BEGIN Source extract

It reminds me of a poem I performed once upon a time. A long, rambling, and lovely poem by the genius Carl Sandburg: “Little Word, Little White Bird.” It’s a poem that attempts to define the undefinable, and it’s too long to reprint in full, but here is a section:

“And are they after beguiling and befoozling us
when they tell us love is a rose, a red red rose,
the mystery of leaves folded over and under
and you can take it to pieces and throw it away
or you can wear it for a soft spot of crimson
in your hair, at your breast,
and you can waltz and tango wearing your sweet crimson rose
and take it home and lay it on a window sill and see it
until one day you’re not careful
and it crackles into dust in your hand
and the wind whisks it whither you know not,
whither you care not,
for it is just one more flame of a rose
that came with its red blush and crimson bloom
and did the best it could with what it had
and nobody wins, nobody loses,
and what’s one more rose
when on any street corner
in bright summer mornings
you see them with bunches of roses,
their hands out toward you calling,
Roses today, fresh roses,
fresh-cut roses today
a rose for you sir,
the ladies like roses,
now is the time,
fresh roses sir.

END Source extract
BEGIN Given entries

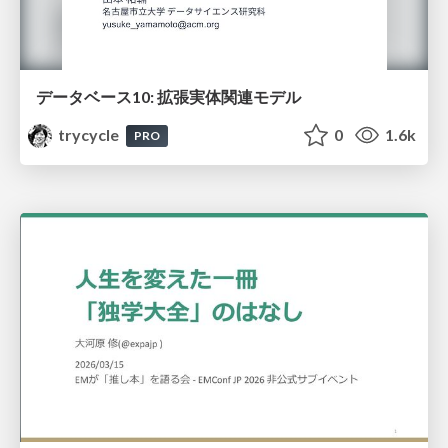
データベース10: 拡張実体関連モデル
trycycle
0
1.6k
PRO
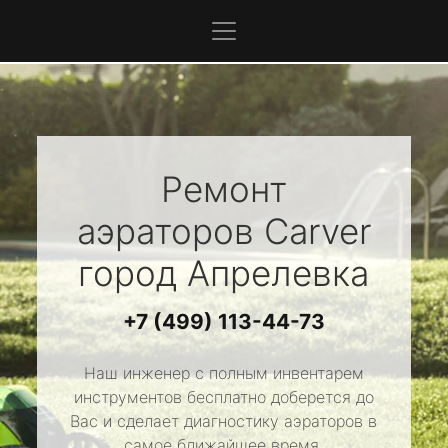
Ремонт
аэраторов
Carver
город Апрелевка
+7 (499) 113-44-73
Наш инженер с полным инвентарем
инструментов бесплатно доберется до
Вас и сделает диагностику аэраторов в
самое ближайшее время.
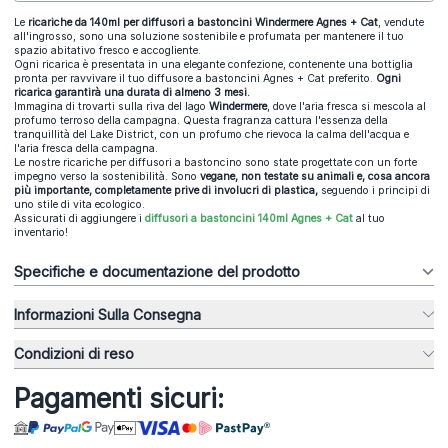
Le
ricariche da 140ml per diffusori a bastoncini Windermere Agnes + Cat
, vendute
all'ingrosso, sono una soluzione sostenibile e profumata per mantenere il tuo
spazio abitativo fresco e accogliente.
Ogni ricarica è presentata in una elegante confezione, contenente una bottiglia
pronta per ravvivare il tuo diffusore a bastoncini Agnes + Cat preferito.
Ogni
ricarica garantirà una durata di almeno 3 mesi.
Immagina di trovarti sulla riva del lago
Windermere
, dove l'aria fresca si mescola al
profumo terroso della campagna. Questa fragranza cattura l'essenza della
tranquillità del Lake District, con un profumo che rievoca la calma dell'acqua e
l'aria fresca della campagna.
Le nostre ricariche per diffusori a bastoncino sono state progettate con un forte
impegno verso la sostenibilità. Sono
vegane, non testate su animali e, cosa ancora
più importante, completamente prive di involucri di plastica,
seguendo i principi di
uno stile di vita ecologico.
Assicurati di aggiungere i
diffusori a bastoncini 140ml Agnes + Ca
t
al tuo
inventario!
Specifiche e documentazione del prodotto
Informazioni Sulla Consegna
Condizioni di reso
Pagamenti sicuri:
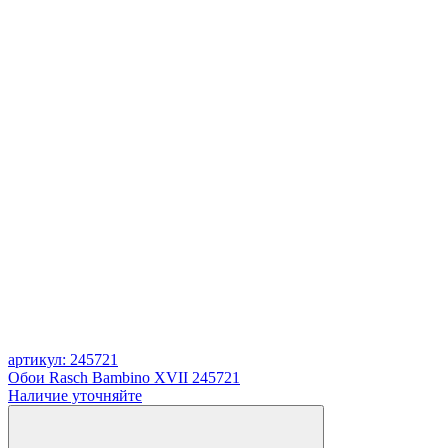
артикул: 245721
Обои Rasch Bambino XVII 245721
Наличие уточняйте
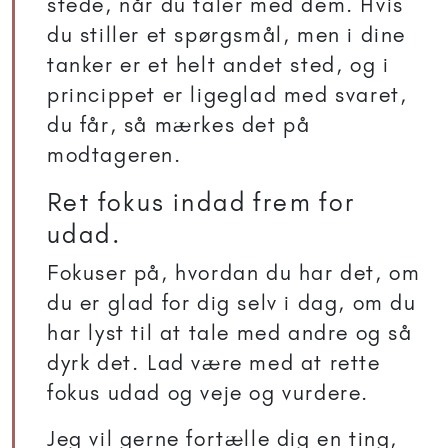
stede, når du taler med dem. Hvis
du stiller et spørgsmål, men i dine
tanker er et helt andet sted, og i
princippet er ligeglad med svaret,
du får, så mærkes det på
modtageren.
Ret fokus indad frem for
udad.
Fokuser på, hvordan du har det, om
du er glad for dig selv i dag, om du
har lyst til at tale med andre og så
dyrk det. Lad være med at rette
fokus udad og veje og vurdere.
Jeg vil gerne fortælle dig en ting,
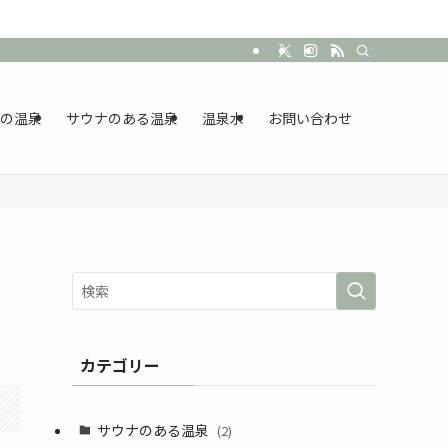
の温泉
サウナのある温泉
温泉水
お問い合わせ
カテゴリー
サウナのある温泉
(2)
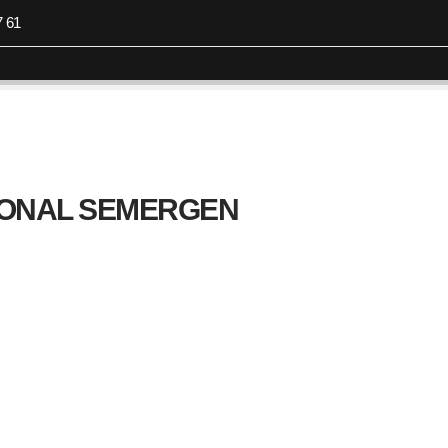
7 61
Granada Convention Bureau
Espacios y servicios
Granad
IONAL SEMERGEN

END Given entries

_Task details_: Continue the passage about the Carl Sandburg love poem, picking up right after its final line, "fresh roses sir."

_Written reply_:
And I’m waiting–for days and weeks and months
I’ve been waiting to see some flower seller,
one of those hawkers of roses,
I’ve been waiting to hear one of them calling,
A cabbage with every rose,
a good sweet cabbage with every rose,
a head of cabbage for soup or slaw or stew,
cabbage with the leaves folded over
and under like a miracle
and you can eat it and stand up and walk,
today and today only your last chance
a head of cabbage with every single lovely rose.
And any time and any day I hear a flower seller so calling
I shall be quick and I shall buy
two roses and two cabbages,
the roses for my lover
and the cabbages for little luckless me.
Or am I wrong–is love a rose you can buy and give away
and keep for yourself cabbages, my lord and master,
cabbages, kind sir?
I am asking, can you?”

And with that thought, I return to my melancholy tunes and my bar of chocolate. Have a poetical weekend, everyone.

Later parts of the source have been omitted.